[Work task]
Below are records; count how many of their lines contain the string "미래창조과학부창조경제조정관", and give only that number.
===============
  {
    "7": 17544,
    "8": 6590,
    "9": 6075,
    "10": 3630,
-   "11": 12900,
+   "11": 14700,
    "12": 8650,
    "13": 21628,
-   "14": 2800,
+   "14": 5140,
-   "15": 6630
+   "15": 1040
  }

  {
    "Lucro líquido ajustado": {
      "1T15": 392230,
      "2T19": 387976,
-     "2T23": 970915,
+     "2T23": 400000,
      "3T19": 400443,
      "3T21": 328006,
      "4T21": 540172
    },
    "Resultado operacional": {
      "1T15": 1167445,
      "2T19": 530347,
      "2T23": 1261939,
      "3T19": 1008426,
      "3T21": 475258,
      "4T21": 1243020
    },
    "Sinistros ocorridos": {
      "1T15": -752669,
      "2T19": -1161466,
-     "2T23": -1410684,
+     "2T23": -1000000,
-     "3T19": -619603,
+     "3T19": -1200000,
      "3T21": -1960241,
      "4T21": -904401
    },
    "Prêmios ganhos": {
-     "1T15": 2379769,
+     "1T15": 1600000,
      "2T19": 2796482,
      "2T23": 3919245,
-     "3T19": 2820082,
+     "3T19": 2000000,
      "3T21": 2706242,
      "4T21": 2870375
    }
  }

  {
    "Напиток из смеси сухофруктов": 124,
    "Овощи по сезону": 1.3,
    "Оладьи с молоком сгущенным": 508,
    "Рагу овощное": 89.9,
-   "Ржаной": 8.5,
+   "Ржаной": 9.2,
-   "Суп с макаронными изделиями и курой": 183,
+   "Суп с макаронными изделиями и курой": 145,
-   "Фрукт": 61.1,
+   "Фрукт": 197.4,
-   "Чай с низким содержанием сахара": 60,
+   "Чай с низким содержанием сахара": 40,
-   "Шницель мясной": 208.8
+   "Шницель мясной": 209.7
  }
===============
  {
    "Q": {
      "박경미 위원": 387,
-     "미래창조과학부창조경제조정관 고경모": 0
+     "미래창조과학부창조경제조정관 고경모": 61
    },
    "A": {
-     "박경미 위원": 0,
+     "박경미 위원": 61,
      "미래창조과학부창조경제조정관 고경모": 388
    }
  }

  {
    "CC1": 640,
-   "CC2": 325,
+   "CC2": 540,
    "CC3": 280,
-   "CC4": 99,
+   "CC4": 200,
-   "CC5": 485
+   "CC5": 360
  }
===============
[Solution to this exercise]
3